Couples européens : Erasmus, mon amour

Depuis sa mise en place en 1987, le programme universitaire européen est devenu l’un des succès majeurs de l’Union avec 15 millions de bénéficiaires. A deux semaines des élections européennes, rien ne symbolise plus l’Europe qui marche que ce projet.
3 000 étudiants formaient le premier contingent. (Collection personnelle)
publié le 24 mai 2024 à 20h14

C’est sans doute le film qui a le plus contribué à populariser ce projet européen un peu fou, et le scénario de Cédric Klapisch pour l’Auberge espagnole (2002) donne le ton dès le début : «Tout a commencé là, quand mon avion a décollé… Oh la la, c’est pas une histoire d’avion qui décolle… Ou plutôt si, c’est une histoire de décollage.» Et décollage il y a eu, puisque Erasmus (acronyme improbable de «EuRopean community Action Scheme for the Mobility of University Students») est d’après plusieurs sondages le projet le plus populaire qu’ait engendré l’Union européenne. Basé sur la simple idée de permettre à des jeunes d’étudier quelques mois dans un autre pays de l’UE, il a accouché de plus de 15 millions d’échanges et – selon une extrapolation pas tout à fait scientifique de Bruxelles – de plus d’1 million de bébés nés de couples formés lors de ces voyages.

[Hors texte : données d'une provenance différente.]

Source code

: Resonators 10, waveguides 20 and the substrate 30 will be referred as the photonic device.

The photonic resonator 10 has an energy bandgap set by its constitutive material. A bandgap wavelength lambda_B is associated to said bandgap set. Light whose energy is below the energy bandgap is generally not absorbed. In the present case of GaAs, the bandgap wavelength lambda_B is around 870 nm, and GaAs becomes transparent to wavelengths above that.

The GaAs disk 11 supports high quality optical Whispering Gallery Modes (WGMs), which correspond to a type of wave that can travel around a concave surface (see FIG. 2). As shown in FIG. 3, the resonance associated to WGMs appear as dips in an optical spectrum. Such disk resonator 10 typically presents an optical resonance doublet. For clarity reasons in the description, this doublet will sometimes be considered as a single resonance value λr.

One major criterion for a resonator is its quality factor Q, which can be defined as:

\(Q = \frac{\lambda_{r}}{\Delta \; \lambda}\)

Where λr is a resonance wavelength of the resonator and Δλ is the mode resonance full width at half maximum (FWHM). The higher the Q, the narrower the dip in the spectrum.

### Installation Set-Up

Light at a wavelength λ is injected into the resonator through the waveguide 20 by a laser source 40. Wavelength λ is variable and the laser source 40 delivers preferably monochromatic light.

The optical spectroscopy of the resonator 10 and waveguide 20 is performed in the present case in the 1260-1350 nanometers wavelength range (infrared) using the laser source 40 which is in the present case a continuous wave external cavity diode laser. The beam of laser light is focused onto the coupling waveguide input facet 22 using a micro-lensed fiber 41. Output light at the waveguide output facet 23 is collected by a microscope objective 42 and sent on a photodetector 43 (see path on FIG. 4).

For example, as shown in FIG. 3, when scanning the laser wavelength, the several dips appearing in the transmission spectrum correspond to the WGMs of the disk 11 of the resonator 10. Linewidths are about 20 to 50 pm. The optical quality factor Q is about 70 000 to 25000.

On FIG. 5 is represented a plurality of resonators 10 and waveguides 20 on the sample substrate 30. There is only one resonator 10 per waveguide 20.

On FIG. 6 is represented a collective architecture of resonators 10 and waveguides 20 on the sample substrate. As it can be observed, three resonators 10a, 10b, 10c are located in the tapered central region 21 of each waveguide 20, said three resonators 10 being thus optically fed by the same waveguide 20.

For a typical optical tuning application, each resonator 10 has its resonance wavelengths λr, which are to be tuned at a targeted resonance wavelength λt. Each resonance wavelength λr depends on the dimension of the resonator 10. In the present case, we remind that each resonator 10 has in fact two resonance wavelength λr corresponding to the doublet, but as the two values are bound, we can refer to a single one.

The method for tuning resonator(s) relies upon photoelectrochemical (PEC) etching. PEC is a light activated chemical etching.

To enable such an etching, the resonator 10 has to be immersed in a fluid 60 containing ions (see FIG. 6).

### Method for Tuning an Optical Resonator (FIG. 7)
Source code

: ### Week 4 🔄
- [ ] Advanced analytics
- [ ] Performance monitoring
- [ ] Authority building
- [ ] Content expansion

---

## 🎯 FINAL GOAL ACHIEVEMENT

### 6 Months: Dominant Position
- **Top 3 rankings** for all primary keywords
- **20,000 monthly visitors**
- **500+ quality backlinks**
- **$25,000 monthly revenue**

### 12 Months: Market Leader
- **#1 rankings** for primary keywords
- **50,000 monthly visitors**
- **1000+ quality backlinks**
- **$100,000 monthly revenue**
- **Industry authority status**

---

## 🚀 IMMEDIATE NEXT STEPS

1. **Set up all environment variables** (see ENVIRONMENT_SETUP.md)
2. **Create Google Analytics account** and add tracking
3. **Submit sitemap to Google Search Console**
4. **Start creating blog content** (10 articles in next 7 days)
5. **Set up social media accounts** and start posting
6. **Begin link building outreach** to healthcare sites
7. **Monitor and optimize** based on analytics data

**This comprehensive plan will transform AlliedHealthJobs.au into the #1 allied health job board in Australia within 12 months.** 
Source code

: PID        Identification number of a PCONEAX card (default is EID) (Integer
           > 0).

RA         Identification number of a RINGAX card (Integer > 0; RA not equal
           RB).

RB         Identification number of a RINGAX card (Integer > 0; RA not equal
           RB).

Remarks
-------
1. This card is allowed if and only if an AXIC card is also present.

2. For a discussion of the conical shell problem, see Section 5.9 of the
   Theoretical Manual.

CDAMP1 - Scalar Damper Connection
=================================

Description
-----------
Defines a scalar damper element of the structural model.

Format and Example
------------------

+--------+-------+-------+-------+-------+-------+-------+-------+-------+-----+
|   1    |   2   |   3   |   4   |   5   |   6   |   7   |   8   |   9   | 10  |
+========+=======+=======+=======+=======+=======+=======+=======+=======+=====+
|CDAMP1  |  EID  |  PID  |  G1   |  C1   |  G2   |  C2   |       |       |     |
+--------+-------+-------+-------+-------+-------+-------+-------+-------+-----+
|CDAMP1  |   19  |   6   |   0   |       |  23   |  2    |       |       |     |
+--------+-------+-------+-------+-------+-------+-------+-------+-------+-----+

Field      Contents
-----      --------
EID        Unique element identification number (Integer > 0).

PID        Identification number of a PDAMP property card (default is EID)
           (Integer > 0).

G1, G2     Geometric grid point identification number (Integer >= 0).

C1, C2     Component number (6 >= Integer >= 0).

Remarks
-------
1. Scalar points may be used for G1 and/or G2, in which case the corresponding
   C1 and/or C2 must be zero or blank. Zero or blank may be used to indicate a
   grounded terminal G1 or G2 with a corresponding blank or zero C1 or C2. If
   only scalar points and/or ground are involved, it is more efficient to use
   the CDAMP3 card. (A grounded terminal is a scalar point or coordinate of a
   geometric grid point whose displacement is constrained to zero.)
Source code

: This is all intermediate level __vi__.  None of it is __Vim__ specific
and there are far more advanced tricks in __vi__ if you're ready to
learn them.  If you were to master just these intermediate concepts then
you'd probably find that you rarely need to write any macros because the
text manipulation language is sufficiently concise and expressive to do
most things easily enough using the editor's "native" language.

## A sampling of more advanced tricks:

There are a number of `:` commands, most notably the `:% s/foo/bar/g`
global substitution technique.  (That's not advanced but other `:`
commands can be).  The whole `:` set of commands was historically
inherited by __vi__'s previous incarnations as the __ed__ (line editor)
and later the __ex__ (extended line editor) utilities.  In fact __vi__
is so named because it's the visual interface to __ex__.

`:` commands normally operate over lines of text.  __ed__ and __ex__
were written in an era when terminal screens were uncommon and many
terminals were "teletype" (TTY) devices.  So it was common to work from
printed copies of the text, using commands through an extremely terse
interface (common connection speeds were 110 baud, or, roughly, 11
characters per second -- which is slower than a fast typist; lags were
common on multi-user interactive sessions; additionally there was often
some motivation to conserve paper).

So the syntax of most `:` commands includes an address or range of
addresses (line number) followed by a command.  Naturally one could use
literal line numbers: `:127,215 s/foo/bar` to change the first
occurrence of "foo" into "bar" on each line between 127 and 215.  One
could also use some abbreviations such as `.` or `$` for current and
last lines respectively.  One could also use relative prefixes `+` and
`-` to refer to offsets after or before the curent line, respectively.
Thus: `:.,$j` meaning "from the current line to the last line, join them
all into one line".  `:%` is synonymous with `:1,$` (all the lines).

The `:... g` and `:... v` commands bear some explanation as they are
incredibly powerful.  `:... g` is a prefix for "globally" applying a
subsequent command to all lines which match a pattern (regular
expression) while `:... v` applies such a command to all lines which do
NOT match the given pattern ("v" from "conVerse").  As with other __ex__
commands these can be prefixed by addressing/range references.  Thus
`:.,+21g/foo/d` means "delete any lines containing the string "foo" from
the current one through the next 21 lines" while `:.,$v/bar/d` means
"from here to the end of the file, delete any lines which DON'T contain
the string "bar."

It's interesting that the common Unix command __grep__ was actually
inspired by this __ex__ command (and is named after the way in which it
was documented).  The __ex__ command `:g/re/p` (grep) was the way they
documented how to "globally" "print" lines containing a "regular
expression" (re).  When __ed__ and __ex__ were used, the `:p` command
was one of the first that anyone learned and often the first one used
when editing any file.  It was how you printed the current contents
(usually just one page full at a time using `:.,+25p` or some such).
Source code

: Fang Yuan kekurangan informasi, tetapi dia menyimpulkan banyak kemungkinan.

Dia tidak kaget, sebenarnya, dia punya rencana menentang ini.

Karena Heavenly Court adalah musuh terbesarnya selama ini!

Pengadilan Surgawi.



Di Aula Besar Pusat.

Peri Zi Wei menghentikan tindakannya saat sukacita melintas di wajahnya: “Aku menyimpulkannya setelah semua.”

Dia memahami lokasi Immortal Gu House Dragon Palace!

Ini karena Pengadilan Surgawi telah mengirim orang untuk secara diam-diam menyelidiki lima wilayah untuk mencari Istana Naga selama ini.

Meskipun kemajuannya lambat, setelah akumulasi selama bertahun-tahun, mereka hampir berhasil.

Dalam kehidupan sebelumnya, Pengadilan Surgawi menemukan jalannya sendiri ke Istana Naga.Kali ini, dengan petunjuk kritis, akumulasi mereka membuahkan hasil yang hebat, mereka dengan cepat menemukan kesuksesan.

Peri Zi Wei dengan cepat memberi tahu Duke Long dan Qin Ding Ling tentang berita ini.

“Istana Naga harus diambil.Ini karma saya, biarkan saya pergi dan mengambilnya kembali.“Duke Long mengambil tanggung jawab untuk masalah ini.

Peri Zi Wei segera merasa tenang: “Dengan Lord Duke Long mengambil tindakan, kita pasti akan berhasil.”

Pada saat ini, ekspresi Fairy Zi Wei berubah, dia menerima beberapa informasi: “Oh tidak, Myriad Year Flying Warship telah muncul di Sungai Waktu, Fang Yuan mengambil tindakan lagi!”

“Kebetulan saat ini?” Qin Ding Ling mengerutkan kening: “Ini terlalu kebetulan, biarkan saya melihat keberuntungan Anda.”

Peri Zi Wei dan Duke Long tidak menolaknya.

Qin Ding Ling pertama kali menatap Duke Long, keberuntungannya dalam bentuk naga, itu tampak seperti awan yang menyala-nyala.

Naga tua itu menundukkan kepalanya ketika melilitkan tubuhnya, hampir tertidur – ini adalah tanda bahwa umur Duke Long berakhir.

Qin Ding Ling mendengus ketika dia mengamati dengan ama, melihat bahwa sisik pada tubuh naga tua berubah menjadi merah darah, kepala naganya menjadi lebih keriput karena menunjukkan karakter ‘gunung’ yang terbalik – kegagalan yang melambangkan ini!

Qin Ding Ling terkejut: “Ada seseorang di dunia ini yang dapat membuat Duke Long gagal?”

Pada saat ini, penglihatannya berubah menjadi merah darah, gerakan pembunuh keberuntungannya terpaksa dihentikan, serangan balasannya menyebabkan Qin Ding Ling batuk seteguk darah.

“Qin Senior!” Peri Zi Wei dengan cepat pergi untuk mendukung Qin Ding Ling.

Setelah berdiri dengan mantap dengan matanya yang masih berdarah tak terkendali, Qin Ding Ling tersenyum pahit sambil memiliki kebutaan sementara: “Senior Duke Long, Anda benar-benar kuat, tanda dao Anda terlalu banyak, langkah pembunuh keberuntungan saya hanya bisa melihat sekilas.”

Alors oui, l’euro est une réalisation bien plus importante, la PAC est bien mieux financée et Galileo aura demandé plus d’efforts, mais rien ne symbolise plus l’Europe qui marche qu’Erasmus. Nous avons retrouvé l’étudiante italienne qui, frustrée que l’université La Sapienza à Rome ne reconnaisse pas ses études à l’étranger, a enclenché le mouvement. A bientôt 90 ans, Sofia Corradi est restée une fervente militante du projet, finalement inauguré en 1987 par Jacques Delors et élargi depuis à d’autres pays : l’Islande, le Liechtenstein, la Macédoine du Nord, la Norvège, la Serbie et la Turquie en font aujourd’hui partie, même si l’Espagne continue d’être la destination préférée des étudiants français. Bien des obstacles ont dû être franchis – Margaret Thatcher menaçait en 1986 de ne pas approuver «cette absurdité enfantine» – avant qu’à peine 3 000 étudiants forment le premier contingent. Ils sont plus d’1 million par an aujourd’hui, et apparemment ces garçons et filles ne font pas qu’étudier. «Plus l’amour est parfait, plus la folie est grande», nous enseignait déjà en 1511 Erasme, prédisant le projet qui allait lui rendre hommage.